Obviously, the Socialist Party agrees that women should have a say in decisions that affect their lives – but for us that starts with a fight against the austerity that denies women and all working-class people the opportunity to genuinely make decisions.

The 2020 Women’s Aid report on services for people escaping domestic abuse showed that 64% of those seeking access were turned away due to lack of funding. Across the country domestic violence and rape crisis services have been slashed by the government and local councils, including Labour councils, who have dutifully passed on the cuts.

Attacks on benefits, lack of council housing, closures of sexual health services, and other cuts also make it harder to escape violence and abuse, and make life ‘decisions’. Cuts to street-lighting and bus routes contribute to women workers’ vulnerability to violence.

Proud record

The Socialist Party has a proud record of fighting austerity attacks on services women need. We are currently doing this by fighting for the biggest possible no-cuts challenge in the local government elections on 5 May. We appeal to trade unionists of all genders to stand in order to give a voice to the working class by putting forward an alternative to all these attacks.

We also have a proud record of fighting for LGBTQ+ rights, including opposing the corporatisation of the campaign for LGBTQ+ equality.

It is, however, not enough to limit ourselves to opposing the discrimination that the capitalist class, the main authors of the laws, consider ‘unlawful’.

If that was the case we would not have been able to oppose rape within marriage until 1991! Trade unionism has never limited itself to working within laws set by the boss class.

These struggles against sexism and LGBTQ+phobia, and the struggles of the wider working class, are intrinsically linked to the fight for a change in society.

Our approach, fighting for the maximum unity of the working class in struggle around a programme for the liberation of all from the oppression and exploitation of capitalism, makes us effective.

It meant we could defeat Thatcher both in Liverpool city council and the poll tax, win rights for women in the Campaign Against Domestic Violence, stop evictions, and more. This is why the Socialist Party not only doesn’t have MI5 bragging about us, but was infiltrated by ‘spy cops’.

Unfortunately, WPUK has taken a different tactic. While in our initial article we didn’t specifically reference WPUK, it is correct that we oppose divisive politics that threaten the working class’s ability to fight back.
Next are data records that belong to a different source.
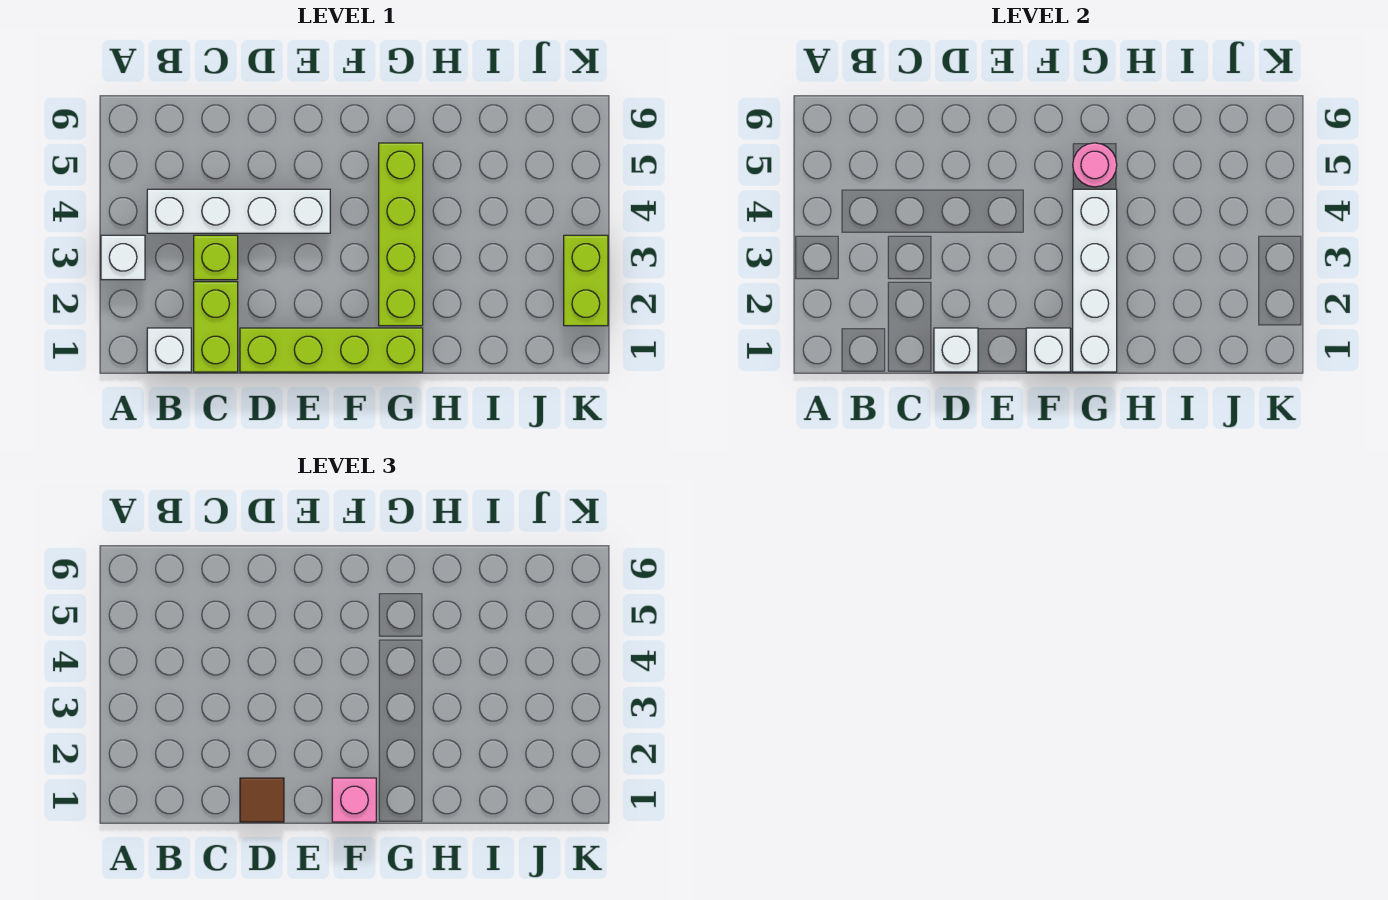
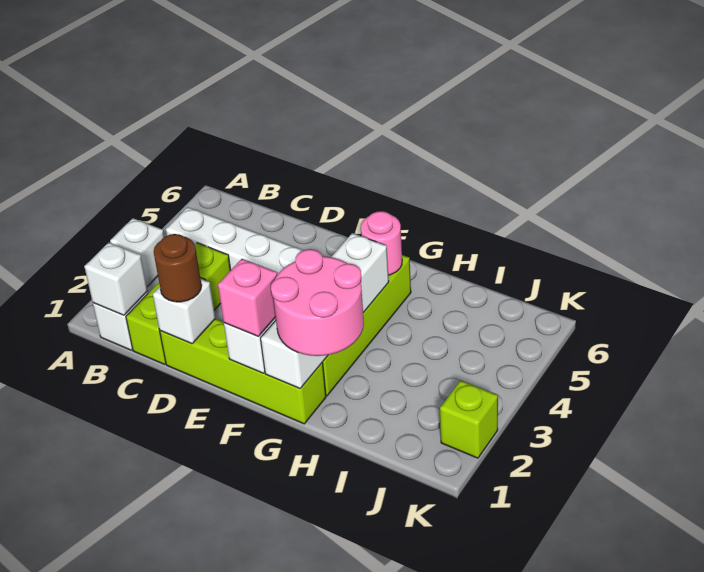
none -> white brick B1 level 2
brown tile D1 level 3 -> brown round brick D1 level 3
none -> pink round brick G1:H2 level 3
lime brick K2:K3 level 1 -> lime brick K2 level 1

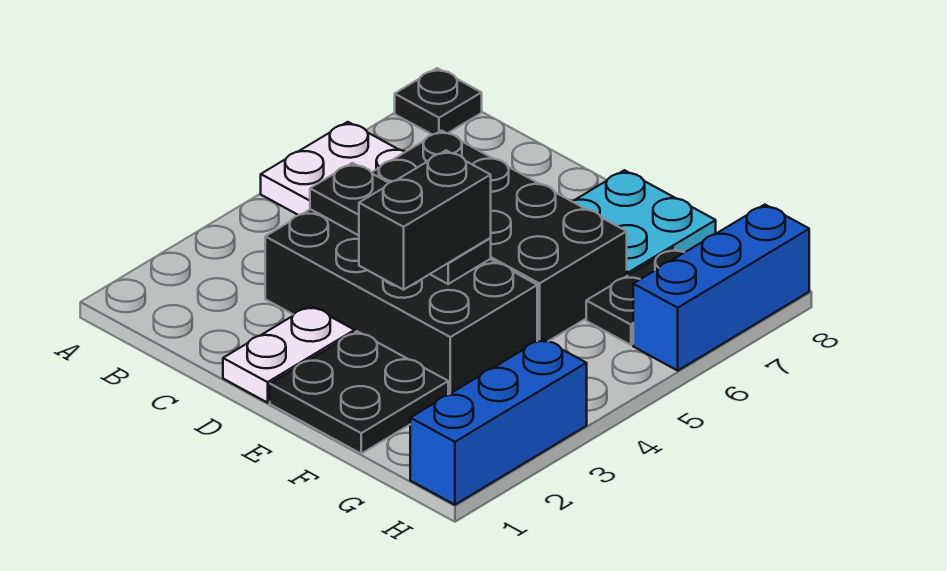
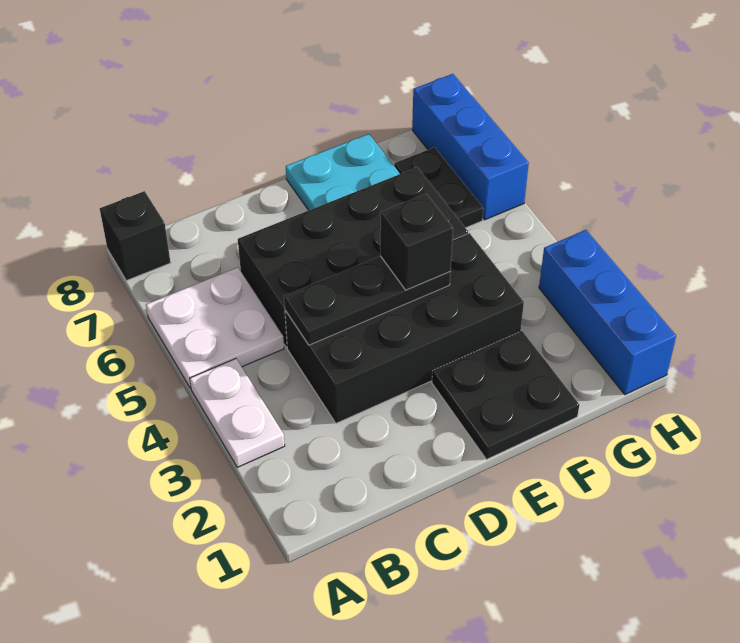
black plate A8 level 1 -> black brick A8 level 1
white plate D1:D2 level 1 -> white plate A3:A4 level 1
black brick E3:E4 level 3 -> black brick E4 level 3

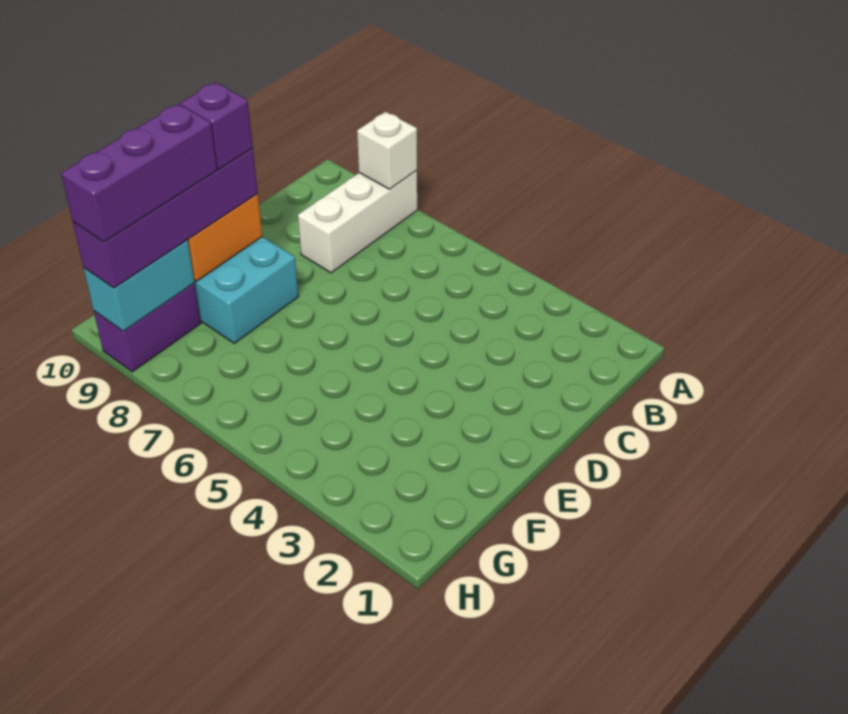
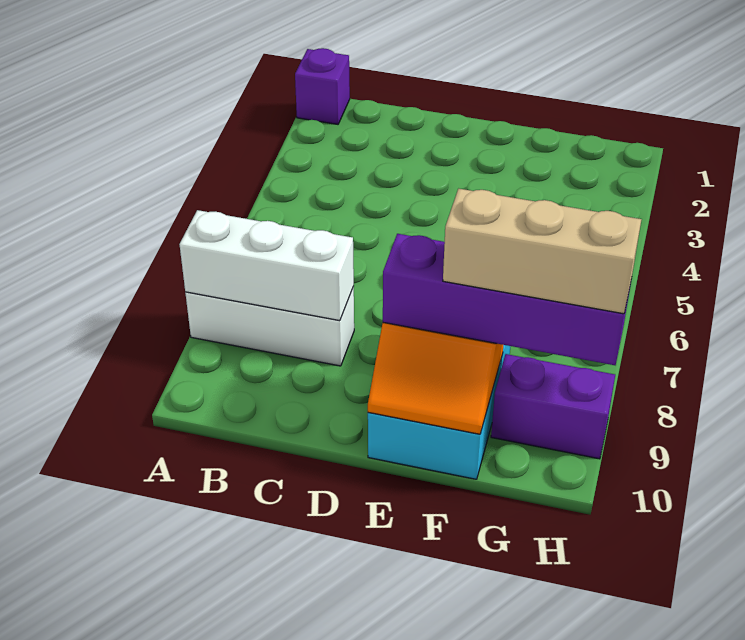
white brick A8 level 2 -> white brick A8:C8 level 2
purple brick E9 level 4 -> purple brick A1 level 1
purple brick F9:H9 level 4 -> tan brick F9:H9 level 4
cyan brick G9:H9 level 2 -> none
WPUK present the idea that sections of the working class, in this case trans people, are a threat to women’s services. This is the lie the bosses would love us to swallow: blame each other, not their class society – with the sexism inherent to it, and their cuts.

The argument that there are limited resources and rights in society can lead to the idea that if one group benefits, another will lose out. This means that the working class must fight over crumbs.

Unfortunately, WPUK is not alone in this approach. Where workers have been pitted against each other or struggle quashed because “some cuts have to be made”, too often right-wing trade union leaders have gone along with this.

The Socialist Party completely rejects this strategy for the blind alley it is. Democratically planning the running of society would allow us to meet everyone’s needs instead of lining the pockets of the rich.

And if we are going to get those resources to where they need to be, it will take more than women, trans people or other sections of the working class fighting, but us all coming together as a class with a banner of fighting for rights and resources for all.